Edit: those changes also facilitated us scaling the team to over twice the size of any project I’d worked on before or for some time after, though the EM deserves equal credit for that feat.

Then they fired the EM and Peter Principled by far the worst manager I’ve ever worked for (fuck you Mike, everyone hated your guts), and all he wanted to know was why I was getting fewer features implemented. Because I’m making everyone else faster. Speaking of broken, the biggest performance bottleneck in the entire app was his fault. He didn’t follow the advice I gave him back when he was working in our query system. Discovering it took hiring an Oracle DB contractor (those are always exorbitant). Fixing it after it shipped was a giant pain (as to why I didn’t catch his corner cutting, I was tagged in by another lead who was triple booked, and when I tagged back out he unfortunately didn’t follow up sufficiently on the things I prescribed).

10. Aurornis ◴[] No.45069475[source]
One of the worst periods of my career was at a company that had a team who liked to build prototypes. They would write a hasty proof-of-concept and then their boss would parade it in front of the executives. It would be deployed somewhere and connected to a little database so it technically "worked" when they tried it.

Then the executives would be stunned that it was done so quickly. The prototype team would pass it off to another team and then move on to the next prototype.

The team that took over would open the project and discover that it was really a proof of concept, not a working site. They wouldn't include basic things like security, validation, error messages, or any of the hundred things that a real working product requires before you can put it online.

So the team that now owned it would often have to restart entirely, building it within the structures used by the rest of our products. The executives would be angry because they saw it "work" with their own eyes and thought the deployment team was just complicating things.

replies(3): >>45069860 #>>45070613 #>>45076645 #
11. hinkley ◴[] No.45069611{3}[source]
I often write those sorts of tools iteratively.

By the time you’ve done something five times, it’s probably part of your actual process, and you should start treating it as normal instead of exceptional. Even if admitting so feels like a failure.

So I staple something together that works for the exact situation, then start removing the footguns I’m likely to hit, then I start shopping it to other people I see eye to eye with, fix the footguns they run into. Then we start trying to make it into an actual project, and end game is for it to be a mandatory part of our process once the late adopters start to get onboard.

12. hinkley ◴[] No.45069860[source]
The worst case of this I ran into, the “maintenance” team discovered some of the interactions were demo stubs. Nothing actually happened except the test data looked like the state transition worked.

Those are the worst because you don’t have done criteria you can reasonably write down. It’s whenever QA stops finding fakes in the code, plus a couple months for stragglers you might have missed.

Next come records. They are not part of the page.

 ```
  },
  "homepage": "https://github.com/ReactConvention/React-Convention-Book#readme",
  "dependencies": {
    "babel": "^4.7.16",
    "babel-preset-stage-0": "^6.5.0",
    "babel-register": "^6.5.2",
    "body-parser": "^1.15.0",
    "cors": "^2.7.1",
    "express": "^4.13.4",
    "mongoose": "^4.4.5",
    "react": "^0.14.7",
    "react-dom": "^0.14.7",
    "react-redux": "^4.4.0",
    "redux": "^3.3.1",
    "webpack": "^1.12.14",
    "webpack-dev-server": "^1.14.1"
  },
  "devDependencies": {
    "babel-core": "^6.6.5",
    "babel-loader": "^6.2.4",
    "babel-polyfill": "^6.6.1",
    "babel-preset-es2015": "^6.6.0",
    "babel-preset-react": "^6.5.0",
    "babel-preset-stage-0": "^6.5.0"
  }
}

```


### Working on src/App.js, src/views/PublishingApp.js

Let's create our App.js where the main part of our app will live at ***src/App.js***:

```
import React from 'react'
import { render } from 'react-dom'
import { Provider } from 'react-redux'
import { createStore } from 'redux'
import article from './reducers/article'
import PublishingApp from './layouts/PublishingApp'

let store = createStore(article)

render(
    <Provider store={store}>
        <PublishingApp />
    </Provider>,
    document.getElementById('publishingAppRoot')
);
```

13. anonymars ◴[] No.45070613[source]
Thousand-yard stare flashback: "Why is this taking months to make this work? John and James built us the first version in 2 weeks"
replies(2): >>45070893 #>>45078401 #
14. buu700 ◴[] No.45070893{3}[source]
https://youtu.be/W8ILPghbqdY
replies(1): >>45074140 #
15. Havoc ◴[] No.45070924[source]
> “Just because it works doesn’t mean it isn’t broken.”

Meanwhile all the people writing agentic LLM systems: “Hold my beer”

16. anonymars ◴[] No.45074140{4}[source]
Love it

Having the house fall on Buster was <chef's kiss>: https://youtube.com/watch?v=FN2SKWSOdGM

17. will5421 ◴[] No.45076645[source]
What would the executives have said if the deployment team had said to them "The product can stay online, but these are the risks of doing so while we work on them."?
18. hinkley ◴[] No.45078401{3}[source]
It’s been a long time since I worked with people whose previous gig was turning trumped up Excel spreadsheets into real applications two years past the Last Responsible Moment. It’s kind of up there with diabetics not going to the doctor until they’re about to lose a foot. You’ve admitted you have a problem long after we can help you thrive. Now we are just trying to minimize loss of function.